U.S. crude oil rose 24 cents to $54.54 a barrel in New York. Brent crude, the standard for international oil prices, rose 13 cents to $60.62 a barrel in London.
Wholesale gasoline rose 3 cents to $1.77 a gallon. Heating oil fell 1 cent to $1.85 a gallon. Natural gas rose 4 cents to $2.94 per 1,000 cubic feet.
Gold rose 80 cents to $1,278.10 an ounce. Silver fell 4 cents to $17.14 an ounce. Copper stayed at $3.14 a pound.
The dollar slipped to 114 yen from 114.22 yen.

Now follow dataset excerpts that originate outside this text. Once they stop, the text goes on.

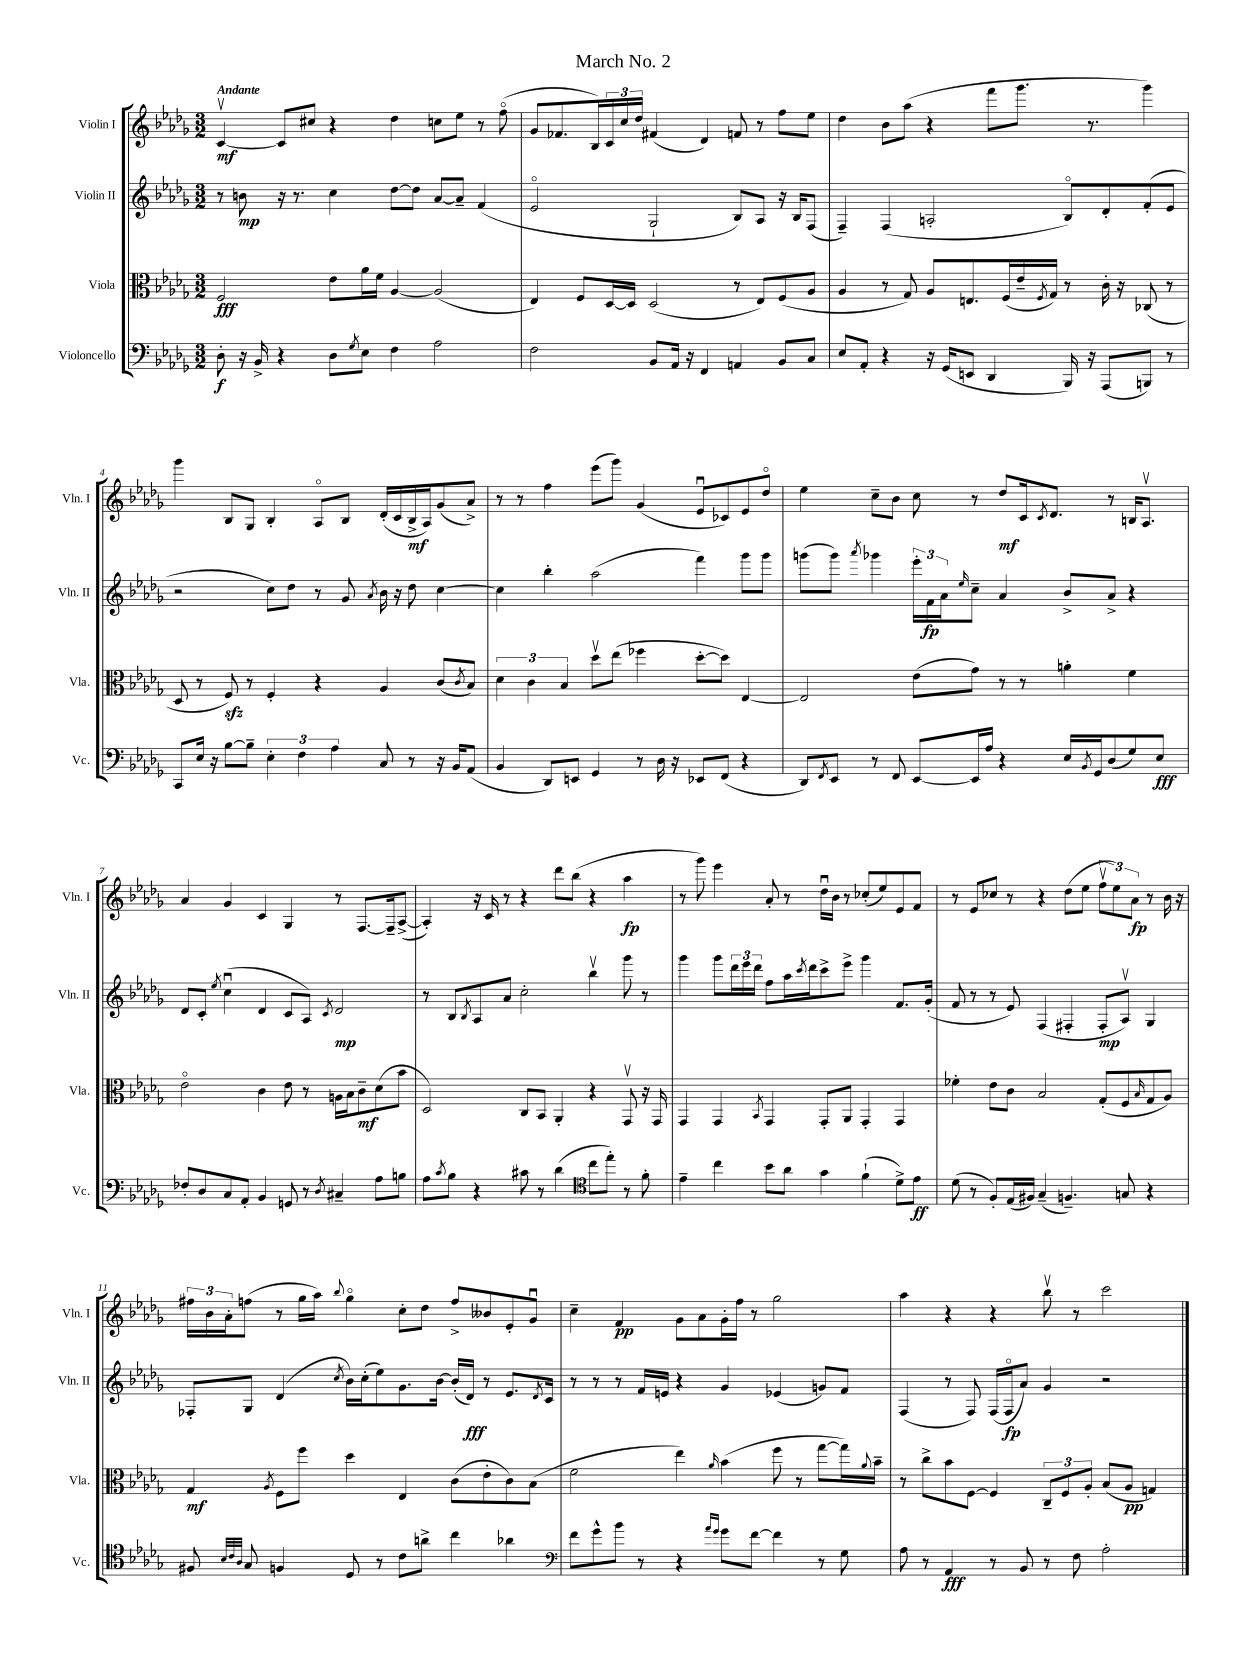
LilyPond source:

\header { title = "March No. 2" }
<<
\new StaffGroup <<
\new Staff = "s0" \with { instrumentName = "Violin I" shortInstrumentName = "Vln. I" } {
    \clef treble \key des \major \numericTimeSignature \time 3/2 \tempo "Andante"
    c'4~\upbow\mf c'8 cis''8 r4 des''4 c''8 ees''8 r8 f''8\flageolet( |
    ges'8 fes'8. bes16) \tuplet 3/2 { c'16 c''16 des''16 } fis'4( des'4) f'8 r8 f''8 ees''8 |
    des''4 bes'8 aes''8( r4 f'''8 ges'''8. r8. ges'''4) |
    ges'''4 bes8 ges8 bes4-. aes8\flageolet bes8 des'16-.( c'16 bes16->\mf aes16) ges'8( aes'8->) |
    r8 r8 f''4 ees'''8( ges'''8) ges'4( ees'8\downbow ces'8) ees'8 des''8\flageolet |
    ees''4 c''8-- bes'8 c''8 r8 des''8\mf c'16 \acciaccatura { c'8 } des'8. r8 b16 aes8.\upbow |
    aes'4 ges'4 c'4 ges4 r8 f8.~ f16-- aes8~->( |
    aes4-.) r16 c'16 r8 r4 des'''8 bes''8( r4 aes''4\fp |
    r8 ges'''8) ees'''4 aes'8-. r8 des''16\downbow bes'16 r8 ces''8-.( ees''8) ees'8 f'8 |
    r8 ees'8 ces''8 r8 r4 des''8( ees''8 \tuplet 3/2 { f''8\upbow ees''8) aes'8\fp } r8 bes'16 r16 |
    \tuplet 3/2 { fis''16 bes'16 aes'16-. } f''8( r8 ges''16 aes''16) \appoggiatura { bes''8 } ges''4\flageolet c''8-. des''8 f''8-> beses'8 ees'8-. ges'8\downbow |
    c''4-- f'4\pp ges'8 aes'8 ges'16-. f''16 r8 ges''2 |
    aes''4 r4 r4 bes''8\upbow r8 c'''2 \bar "|." |
}
\new Staff = "s1" \with { instrumentName = "Violin II" shortInstrumentName = "Vln. II" } {
    \clef treble \key des \major \numericTimeSignature \time 3/2
    r8 b'8\mp r16 r8. c''4 des''8~ des''8 aes'8~ aes'8-- f'4( |
    ees'2\flageolet ges2-! bes8) aes8 r16 bes16 f8( |
    f4--) f4( a2-. bes8\flageolet) des'8-. f'8-.( ees'8 |
    r2 c''8) des''8 r8 ges'8 \acciaccatura { aes'8 } bes'16 r16 des''8 c''4~ |
    c''4 bes''4-. aes''2( f'''4) ges'''8 ges'''8 |
    g'''8( g'''8) \acciaccatura { aes'''8 } ges'''4 \tuplet 3/2 { ees'''16-. f'16\fp aes'16 } \grace { ees''16 } c''8-- aes'4 bes'8-> aes'8-> r4 |
    des'8 c'8-. \acciaccatura { ees''8 } c''4\downbow( des'4 c'8 aes8) \acciaccatura { c'8 } des'2\mp |
    r8 bes8 \acciaccatura { bes8 } aes8 aes'8 c''2-. bes''4\upbow ges'''8 r8 |
    ges'''4 ges'''8 \tuplet 3/2 { des'''16 ees'''16 des'''16 } f''8 aes''16 \acciaccatura { c'''8 } des'''16 c'''8-> ees'''8-> ges'''4 f'8. ges'16-.( |
    f'8 r8 r8 ees'8) f4( fis4-. fis8-.\mp aes8\upbow) ges4 |
    fes8-. ges8 des'4( \acciaccatura { c''8 } bes'16) c''16-.( ees''8) ges'8. bes'16~ bes'16-.( des'16\fff) r8 ees'8. \acciaccatura { des'8 } c'16 |
    r8 r8 r8 f'16 e'16 r4 ges'4 ees'4( g'8) f'8 |
    f4( r8 f8) f16( f16\flageolet\fp aes'8) ges'4 r2 \bar "|." |
}
\new Staff = "s2" \with { instrumentName = "Viola" shortInstrumentName = "Vla." } {
    \clef alto \key des \major \numericTimeSignature \time 3/2
    f2\fff ees'8 aes'16 f'16 aes4~ aes2( |
    ees4) f8 des16~ des16 des2( r8 ees8) f8( aes8 |
    aes4 r8 ges8) aes8 e8. f16( ees'16-- \acciaccatura { f8 } ges16) r8 c'16-. r16 ces8( r8 |
    des8 r8 f8\sfz) r8 f4-. r4 aes4 c'8( \acciaccatura { c'8 } bes8) |
    \tuplet 3/2 { des'4 c'4 bes4 } des''8\upbow ees''8( fes''4 des''8~-. des''8) ees4~ |
    ees2 ees'8( ges'8) r8 r8 a'4-. f'4 |
    ees'2\flageolet c'4 ees'8 r8 a16 bes16 c'8--\mf des'8( bes'8 |
    des2) c8 bes,8 aes,4-. r4 ges,8\upbow r16 ges,16 |
    ges,4 ges,4 \acciaccatura { bes,8 } ges,4 ges,8-. aes,8 ges,4-. ges,4 |
    fes'4-. ees'8 c'8 bes2 ges8-.( f8 \grace { bes16 } ges8 aes8) |
    ges4\mf \acciaccatura { aes8 } f8 f''8 des''4 ees4 c'8( ees'8-. c'8) bes8( |
    f'2 ees''4) \grace { aes'16 } bes'4( f''8 r8 ges''8~ ges''16) \appoggiatura { aes'8 } bes'16-- |
    r8 c''8-> bes'8 f8~ f4 \tuplet 3/2 { c8-- f8 aes8-. } bes8( aes8\pp g4) \bar "|." |
}
\new Staff = "s3" \with { instrumentName = "Violoncello" shortInstrumentName = "Vc." } {
    \clef bass \key des \major \numericTimeSignature \time 3/2
    des8-.\f r16 bes,16-> r4 des8 \acciaccatura { ges8 } ees8 f4 aes2 |
    f2 bes,8 aes,16 r16 f,4 a,4 bes,8 c8 |
    ees8 aes,8-. r4 r16 ges,16( e,8 des,4 bes,,16) r16 aes,,8( b,,8) r8 |
    c,8 ees16 r16 bes8~ bes8-- \tuplet 3/2 { ees4-. f4 aes4 } c8 r8 r16 bes,16 aes,8( |
    bes,4 des,8) e,8 ges,4 r8 des16 r16 ees,8 f,8( r4 |
    des,8) \acciaccatura { f,8 } ees,8 r8 f,8 ees,8~ ees,16 aes16 r4 ees16 \acciaccatura { bes,8 } ges,16 des8( ges8) ees8\fff |
    fes8-. des8 c8 aes,8-. bes,4 g,8 r8 \acciaccatura { des8 } cis4-- aes8 b8 |
    aes8 \acciaccatura { c'8 } bes8 r4 cis'8 r8 des'4( \clef tenor c''8 ees''8-.) r8 f'8-. |
    ees'4-- c''4 bes'8 aes'8 ges'4 f'4-!( des'8->) ees'8\ff |
    des'8( r8 f8-.) ees16( fis16) ges4--( f4.--) g8 r4 |
    fis8 \grace { bes32 c'32 aes32 } ges8 f4 des8 r8 c'8 a'8-> c''4 aes'4 |
    \clef bass f'8 ges'8-^ bes'8 r8 r4 \grace { aes'16 ges'16 } ges'8 f'8~ f'4 r8 ges8 |
    aes8 r8 aes,4\fff r8 bes,8 r8 f8 aes2-. \bar "|." |
}
>>
>>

The euro rose to $1.1659 from $1.1620.
The Bank of England raised interest rates for the first time in a decade. The pound fell as investors felt rates won't go up again soon, and the British FTSE 100 index rose 0.9%.
Germany's DAX fell 0.2%. The CAC 40 in France declined 0.1%. Tokyo's Nikkei 225 gained 0.5%, while the South Korean Kospi fell 0.4% and Hong Kong's Hang Seng index shed 0.3%.
3:10 p.m.: This article was updated with closing prices, context and analyst comment.
1:30 p.m.: This article was updated with the close of markets.
7:40 a.m.: This article was updated with market prices and context.